• [Problem to solve] Every record below is to be repeated exactly, with the pictures left out.
[Opening Data shown section]
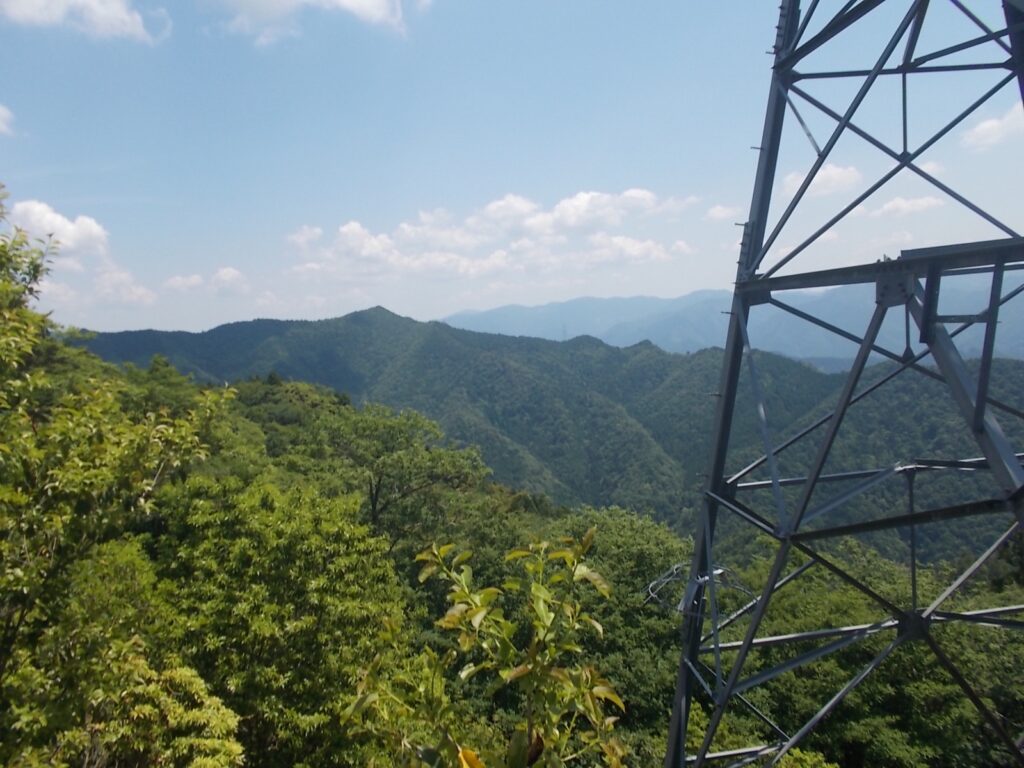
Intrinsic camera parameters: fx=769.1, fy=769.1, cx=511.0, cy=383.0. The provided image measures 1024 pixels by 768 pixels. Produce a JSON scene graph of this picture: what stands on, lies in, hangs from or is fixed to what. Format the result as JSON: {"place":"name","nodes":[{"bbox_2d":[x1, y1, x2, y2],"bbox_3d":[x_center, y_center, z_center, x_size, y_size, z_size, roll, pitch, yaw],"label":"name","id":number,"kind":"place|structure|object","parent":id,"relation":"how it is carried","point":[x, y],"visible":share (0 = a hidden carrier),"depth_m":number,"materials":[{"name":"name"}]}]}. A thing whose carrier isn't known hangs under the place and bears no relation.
{"place":"outdoors","nodes":[
{"label":"outdoors","id":0,"kind":"place"},
{"bbox_2d":[0,103,16,135],"label":"cloud","id":1,"kind":"structure","parent":0,"point":[1,112],"materials":[{"name":"white"}]},
{"bbox_2d":[7,198,108,258],"label":"cloud","id":2,"kind":"structure","parent":0,"point":[60,224],"materials":[{"name":"white"}]},
{"bbox_2d":[0,1,171,42],"label":"cloud","id":3,"kind":"structure","parent":0,"point":[111,16],"materials":[{"name":"white"}]},
{"bbox_2d":[90,267,156,306],"label":"cloud","id":4,"kind":"structure","parent":0,"point":[140,291],"materials":[{"name":"white"}]},
{"bbox_2d":[163,273,205,291],"label":"cloud","id":5,"kind":"structure","parent":0,"point":[191,280],"materials":[{"name":"white"}]},
{"bbox_2d":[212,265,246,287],"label":"cloud","id":6,"kind":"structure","parent":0,"point":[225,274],"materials":[{"name":"white"}]},
{"bbox_2d":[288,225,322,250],"label":"cloud","id":7,"kind":"structure","parent":0,"point":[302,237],"materials":[{"name":"white"}]},
{"bbox_2d":[209,0,425,44],"label":"cloud","id":8,"kind":"structure","parent":0,"point":[352,1],"materials":[{"name":"white"}]},
{"bbox_2d":[286,188,701,283],"label":"cloud","id":9,"kind":"structure","parent":0,"point":[639,192],"materials":[{"name":"white"}]},
{"bbox_2d":[0,0,1023,342],"label":"sky","id":10,"kind":"structure","parent":0,"point":[196,319],"materials":[{"name":"blue"}]},
{"bbox_2d":[29,337,1023,765],"label":"forested hillside","id":11,"kind":"structure","parent":0,"point":[512,493],"materials":[{"name":"green plant"}]},
{"bbox_2d":[0,187,244,767],"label":"tree","id":12,"kind":"object","parent":11,"relation":"on","point":[20,571],"visible":1,"depth_m":5.25,"materials":[{"name":"green plant"}]},
{"bbox_2d":[151,474,405,767],"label":"tree","id":13,"kind":"object","parent":11,"relation":"on","point":[270,538],"visible":0.95,"depth_m":7.45,"materials":[{"name":"green plant"}]},
{"bbox_2d":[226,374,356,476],"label":"tree","id":14,"kind":"object","parent":11,"relation":"on","point":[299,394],"visible":0.43,"depth_m":24.61,"materials":[{"name":"green plant"}]},
{"bbox_2d":[298,404,489,552],"bbox_3d":[-3.232,4.081,19.901,5.195,7.002,5.039,1,4,33],"label":"tree","id":15,"kind":"object","parent":11,"relation":"on","point":[372,500],"visible":0.88,"depth_m":18.90,"materials":[{"name":"green plant"}]},
{"bbox_2d":[339,524,625,767],"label":"shrub","id":16,"kind":"object","parent":11,"relation":"on","point":[463,607],"visible":1,"depth_m":3.07,"materials":[{"name":"green plant"}]},
{"bbox_2d":[548,506,696,736],"bbox_3d":[2.000,5.700,14.927,4.914,6.767,5.038,-1,3,1],"label":"tree","id":17,"kind":"object","parent":11,"relation":"on","point":[601,538],"visible":0.54,"depth_m":14.08,"materials":[{"name":"green plant"}]},
{"bbox_2d":[659,0,1023,765],"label":"transmission tower","id":18,"kind":"structure","parent":11,"relation":"on","point":[978,401],"depth_m":4.41,"materials":[{"name":"metal"}]},
{"bbox_2d":[646,562,756,617],"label":"anti-climbing guard","id":19,"kind":"object","parent":18,"relation":"attached to","point":[719,571],"visible":0.64,"depth_m":5.14,"materials":[{"name":"grey metal"}]},
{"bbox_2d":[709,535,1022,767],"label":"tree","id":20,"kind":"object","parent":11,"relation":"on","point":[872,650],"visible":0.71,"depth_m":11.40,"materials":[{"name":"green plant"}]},
{"bbox_2d":[77,296,1023,564],"label":"mountain","id":21,"kind":"structure","parent":0,"point":[465,334],"materials":[{"name":"green plant"}]},
{"bbox_2d":[705,204,741,221],"label":"cloud","id":22,"kind":"structure","parent":0,"point":[711,214],"materials":[{"name":"white"}]},
{"bbox_2d":[440,282,1023,366],"label":"mountain range","id":23,"kind":"structure","parent":0,"point":[560,306],"materials":[{"name":"blue"}]},
{"bbox_2d":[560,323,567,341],"label":"transmission tower","id":24,"kind":"structure","parent":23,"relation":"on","point":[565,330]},
{"bbox_2d":[781,162,861,198],"label":"cloud","id":25,"kind":"structure","parent":0,"point":[832,173],"materials":[{"name":"white"}]},
{"bbox_2d":[864,195,944,217],"label":"cloud","id":26,"kind":"structure","parent":0,"point":[889,205],"materials":[{"name":"white"}]},
{"bbox_2d":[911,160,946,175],"label":"cloud","id":27,"kind":"structure","parent":0,"point":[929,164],"materials":[{"name":"white"}]},
{"bbox_2d":[960,104,1023,151],"label":"cloud","id":28,"kind":"structure","parent":0,"point":[993,123],"materials":[{"name":"white"}]}
]}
[Closing Data shown section]
• [Solution to the problem]
Intrinsic camera parameters: fx=769.1, fy=769.1, cx=511.0, cy=383.0. The provided image measures 1024 pixels by 768 pixels. Produce a JSON scene graph of this picture: what stands on, lies in, hangs from or is fixed to what. Format the result as JSON: {"place":"name","nodes":[{"bbox_2d":[x1, y1, x2, y2],"bbox_3d":[x_center, y_center, z_center, x_size, y_size, z_size, roll, pitch, yaw],"label":"name","id":number,"kind":"place|structure|object","parent":id,"relation":"how it is carried","point":[x, y],"visible":share (0 = a hidden carrier),"depth_m":number,"materials":[{"name":"name"}]}]}. A thing whose carrier isn't known hangs under the place and bears no relation.
{"place":"outdoors","nodes":[
{"label":"outdoors","id":0,"kind":"place"},
{"bbox_2d":[0,103,16,135],"label":"cloud","id":1,"kind":"structure","parent":0,"point":[1,112],"materials":[{"name":"white"}]},
{"bbox_2d":[7,198,108,258],"label":"cloud","id":2,"kind":"structure","parent":0,"point":[60,224],"materials":[{"name":"white"}]},
{"bbox_2d":[0,1,171,42],"label":"cloud","id":3,"kind":"structure","parent":0,"point":[111,16],"materials":[{"name":"white"}]},
{"bbox_2d":[90,267,156,306],"label":"cloud","id":4,"kind":"structure","parent":0,"point":[140,291],"materials":[{"name":"white"}]},
{"bbox_2d":[163,273,205,291],"label":"cloud","id":5,"kind":"structure","parent":0,"point":[191,280],"materials":[{"name":"white"}]},
{"bbox_2d":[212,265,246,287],"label":"cloud","id":6,"kind":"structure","parent":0,"point":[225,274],"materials":[{"name":"white"}]},
{"bbox_2d":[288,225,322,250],"label":"cloud","id":7,"kind":"structure","parent":0,"point":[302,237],"materials":[{"name":"white"}]},
{"bbox_2d":[209,0,425,44],"label":"cloud","id":8,"kind":"structure","parent":0,"point":[352,1],"materials":[{"name":"white"}]},
{"bbox_2d":[286,188,701,283],"label":"cloud","id":9,"kind":"structure","parent":0,"point":[639,192],"materials":[{"name":"white"}]},
{"bbox_2d":[0,0,1023,342],"label":"sky","id":10,"kind":"structure","parent":0,"point":[196,319],"materials":[{"name":"blue"}]},
{"bbox_2d":[29,337,1023,765],"label":"forested hillside","id":11,"kind":"structure","parent":0,"point":[512,493],"materials":[{"name":"green plant"}]},
{"bbox_2d":[0,187,244,767],"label":"tree","id":12,"kind":"object","parent":11,"relation":"on","point":[20,571],"visible":1,"depth_m":5.25,"materials":[{"name":"green plant"}]},
{"bbox_2d":[151,474,405,767],"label":"tree","id":13,"kind":"object","parent":11,"relation":"on","point":[270,538],"visible":0.95,"depth_m":7.45,"materials":[{"name":"green plant"}]},
{"bbox_2d":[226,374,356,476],"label":"tree","id":14,"kind":"object","parent":11,"relation":"on","point":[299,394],"visible":0.43,"depth_m":24.61,"materials":[{"name":"green plant"}]},
{"bbox_2d":[298,404,489,552],"bbox_3d":[-3.232,4.081,19.901,5.195,7.002,5.039,1,4,33],"label":"tree","id":15,"kind":"object","parent":11,"relation":"on","point":[372,500],"visible":0.88,"depth_m":18.90,"materials":[{"name":"green plant"}]},
{"bbox_2d":[339,524,625,767],"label":"shrub","id":16,"kind":"object","parent":11,"relation":"on","point":[463,607],"visible":1,"depth_m":3.07,"materials":[{"name":"green plant"}]},
{"bbox_2d":[548,506,696,736],"bbox_3d":[2.000,5.700,14.927,4.914,6.767,5.038,-1,3,1],"label":"tree","id":17,"kind":"object","parent":11,"relation":"on","point":[601,538],"visible":0.54,"depth_m":14.08,"materials":[{"name":"green plant"}]},
{"bbox_2d":[659,0,1023,765],"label":"transmission tower","id":18,"kind":"structure","parent":11,"relation":"on","point":[978,401],"depth_m":4.41,"materials":[{"name":"metal"}]},
{"bbox_2d":[646,562,756,617],"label":"anti-climbing guard","id":19,"kind":"object","parent":18,"relation":"attached to","point":[719,571],"visible":0.64,"depth_m":5.14,"materials":[{"name":"grey metal"}]},
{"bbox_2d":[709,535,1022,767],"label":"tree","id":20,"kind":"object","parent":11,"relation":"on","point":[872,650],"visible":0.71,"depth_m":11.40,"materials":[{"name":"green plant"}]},
{"bbox_2d":[77,296,1023,564],"label":"mountain","id":21,"kind":"structure","parent":0,"point":[465,334],"materials":[{"name":"green plant"}]},
{"bbox_2d":[705,204,741,221],"label":"cloud","id":22,"kind":"structure","parent":0,"point":[711,214],"materials":[{"name":"white"}]},
{"bbox_2d":[440,282,1023,366],"label":"mountain range","id":23,"kind":"structure","parent":0,"point":[560,306],"materials":[{"name":"blue"}]},
{"bbox_2d":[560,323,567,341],"label":"transmission tower","id":24,"kind":"structure","parent":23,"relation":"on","point":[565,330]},
{"bbox_2d":[781,162,861,198],"label":"cloud","id":25,"kind":"structure","parent":0,"point":[832,173],"materials":[{"name":"white"}]},
{"bbox_2d":[864,195,944,217],"label":"cloud","id":26,"kind":"structure","parent":0,"point":[889,205],"materials":[{"name":"white"}]},
{"bbox_2d":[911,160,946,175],"label":"cloud","id":27,"kind":"structure","parent":0,"point":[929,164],"materials":[{"name":"white"}]},
{"bbox_2d":[960,104,1023,151],"label":"cloud","id":28,"kind":"structure","parent":0,"point":[993,123],"materials":[{"name":"white"}]}
]}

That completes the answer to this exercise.